Joe et al. showed that, in a control group, apoptosis increased 11 days after injury, but all early apoptotic cells had been eliminated in the curcumin-treated group by this time, showing that the untreated group was in the early phase of wound healing but the curcumin-treated group was in the proliferative phase [13].

In the rat, curcumin facilitated complete wound reepithelization, reducing the epithelization period from 23 to 11 days compared with a control group [12]. In our study, 15 days of high-dose curcumin treatment was associated with reduced ciliary degeneration and loss and less cellular hyperplasia, compared with the sham-control group, and the respiratory epithelium became normalized. Thus, curcumin accelerated epithelization of the wound site.

Curcumin is insoluble in water but soluble in oil and alcohol. Thus, curcumin is poorly absorbed and is present in serum only in a compound form. Curcumin is extensively first-pass metabolized and is sensitive to light [16]. Many studies have shown that topical application of curcumin to wound sites was more effective than oral intake, affording higher local concentrations [16, 17].

DMS (used to dissolve curcumin) is a valuable organic sulfurous solvent derived from wood. DMS is transported from the skin or even the nails into the body and enhances the absorption of dissolved materials [18, 19]. We used a curcumin/DMS solution for topical application; DMS alone did not affect wound site healing. Some studies have evaluated curcumin nanoformulations.

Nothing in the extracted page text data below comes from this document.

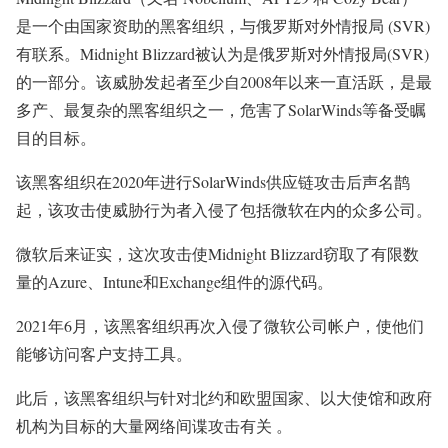
是一个由国家资助的黑客组织，与俄罗斯对外情报局 (SVR)
有联系。Midnight Blizzard被认为是俄罗斯对外情报局(SVR)
的一部分。该威胁发起者至少自2008年以来一直活跃，是最
多产、最复杂的黑客组织之一，危害了SolarWinds等备受瞩
目的目标。
该黑客组织在2020年进行SolarWinds供应链攻击后声名鹊
起，该攻击使威胁行为者入侵了包括微软在内的众多公司。
微软后来证实，这次攻击使Midnight Blizzard窃取了有限数
量的Azure、Intune和Exchange组件的源代码。
2021年6月，该黑客组织再次入侵了微软公司帐户，使他们
能够访问客户支持工具。
此后，该黑客组织与针对北约和欧盟国家、以大使馆和政府
机构为目标的大量网络间谍攻击有关 。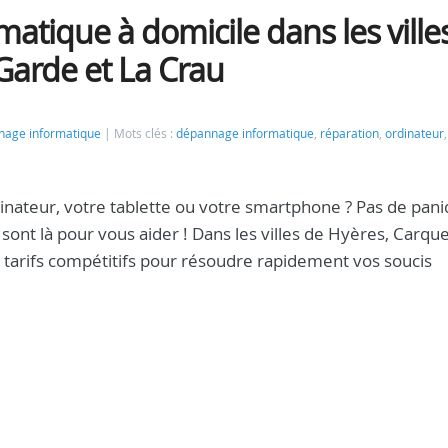
atique à domicile dans les ville
Garde et La Crau
age informatique
Mots clés :
dépannage informatique
,
réparation
,
ordinateur
nateur, votre tablette ou votre smartphone ? Pas de pani
ont là pour vous aider ! Dans les villes de Hyères, Carqu
 tarifs compétitifs pour résoudre rapidement vos soucis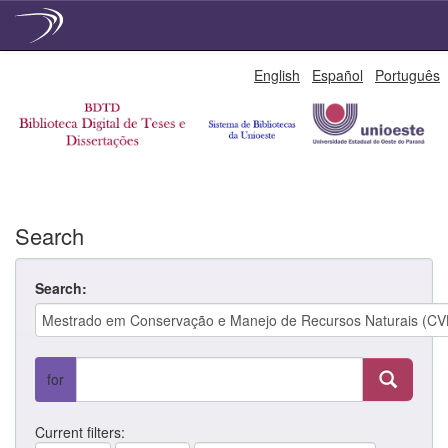
Skip
English
Español
Português
navigation
Search
Search:
for
Current filters: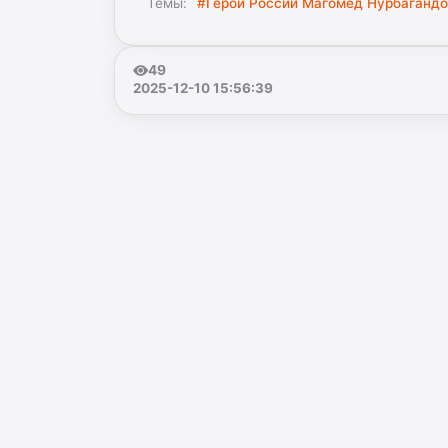
Темы:
#Герой России Магомед Нурбагандо
49
2025-12-10 15:56:39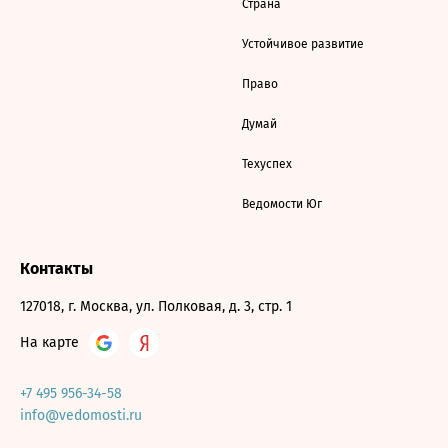
Страна
Устойчивое развитие
Право
Думай
Техуспех
Ведомости Юг
Контакты
127018, г. Москва, ул. Полковая, д. 3, стр. 1
На карте
+7 495 956-34-58
info@vedomosti.ru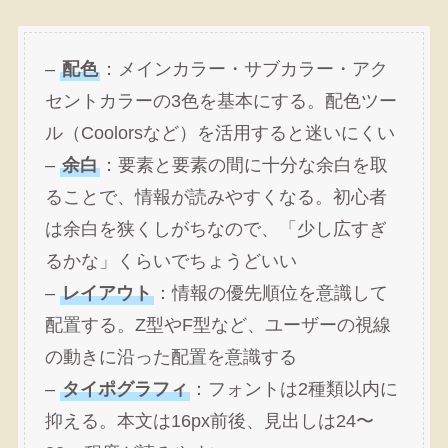
–
配色
：メインカラー・サブカラー・アク
セントカラーの3色を基本にする。配色ツー
ル（Coolorsなど）を活用すると迷いにくい
–
余白
：要素と要素の間に十分な余白を取
ることで、情報が読みやすくなる。初心者
は余白を狭くしがちなので、「少し広すぎ
るかな」くらいでちょうどいい
–
レイアウト
：情報の優先順位を意識して
配置する。Z型やF型など、ユーザーの視線
の動きに沿った配置を意識する
–
タイポグラフィ
：フォントは2種類以内に
抑える。本文は16px前後、見出しは24〜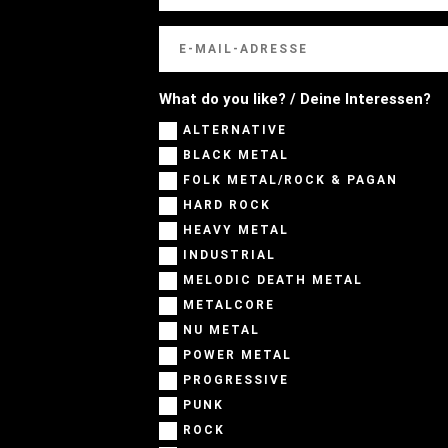
What do you like? / Deine Interessen?
ALTERNATIVE
BLACK METAL
FOLK METAL/ROCK & PAGAN
HARD ROCK
HEAVY METAL
INDUSTRIAL
MELODIC DEATH METAL
METALCORE
NU METAL
POWER METAL
PROGRESSIVE
PUNK
ROCK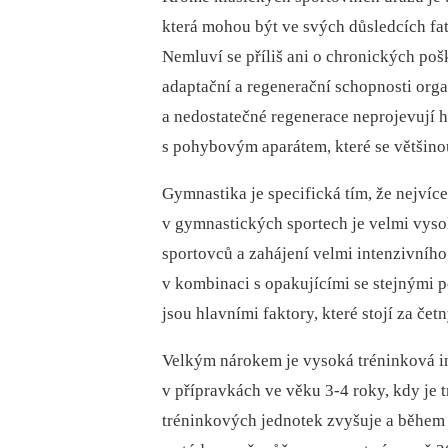
která mohou být ve svých důsledcích fatá
Nemluví se příliš ani o chronických po
adaptační a regenerační schopnosti org
a nedostatečné regenerace neprojevují h
s pohybovým aparátem, které se většino
Gymnastika je specifická tím, že nejvíce
v gymnastických sportech je velmi vy
sportovců a zahájení velmi intenzivního
v kombinaci s opakujícími se stejnými
jsou hlavními faktory, které stojí za če
Velkým nárokem je vysoká tréninková in
v přípravkách ve věku 3-4 roky, kdy je 
tréninkových jednotek zvyšuje a během 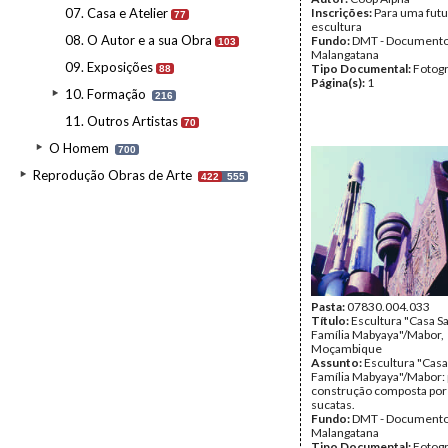
07. Casa e Atelier
Inscrições:
Para uma futu
77
escultura
08. O Autor e a sua Obra
Fundo:
DMT - Document
103
Malangatana
09. Exposições
Tipo Documental:
Fotogr
88
Página(s):
1
10. Formação
216
11. Outros Artistas
70
O Homem
700
Reprodução Obras de Arte
422
555
Pasta:
07830.004.033
Título:
Escultura "Casa S
Família Mabyaya"/Mabor,
Moçambique
Assunto:
Escultura "Casa
Família Mabyaya"/Mabor: 
construção composta por
sucatas.
Fundo:
DMT - Document
Malangatana
Tipo Documental:
Fotogr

Such curcumin preparations (small particles of high surface area) exhibited enhanced intracellular penetration [20, 21]. The nanoparticles penetrated cancer cells to a greater extent than did simpler preparations and reduced cell proliferation [20]. Also, nanoformulated curcumin exhibits good bioavailability and a long half-life and can be effectively dispersed in water [21]. Thus, aqueous curcumin creams may be prepared.

A limitation of our study is the lack of electron microscopic histopathological data (our institutional resources are limited). However, significant healing improvements were readily evident under a light microscope. Curcumin notably accelerated wound healing and can thus be used to treat nasal mucosal injuries persisting after nasal trauma, septoplasty, turbinate surgery, functional endoscopic sinus surgery, and tumor removal. The optimal dose level and interval, and the maximum tolerated dose, remain to be determined. Also, alternative delivery mechanisms deserve attention.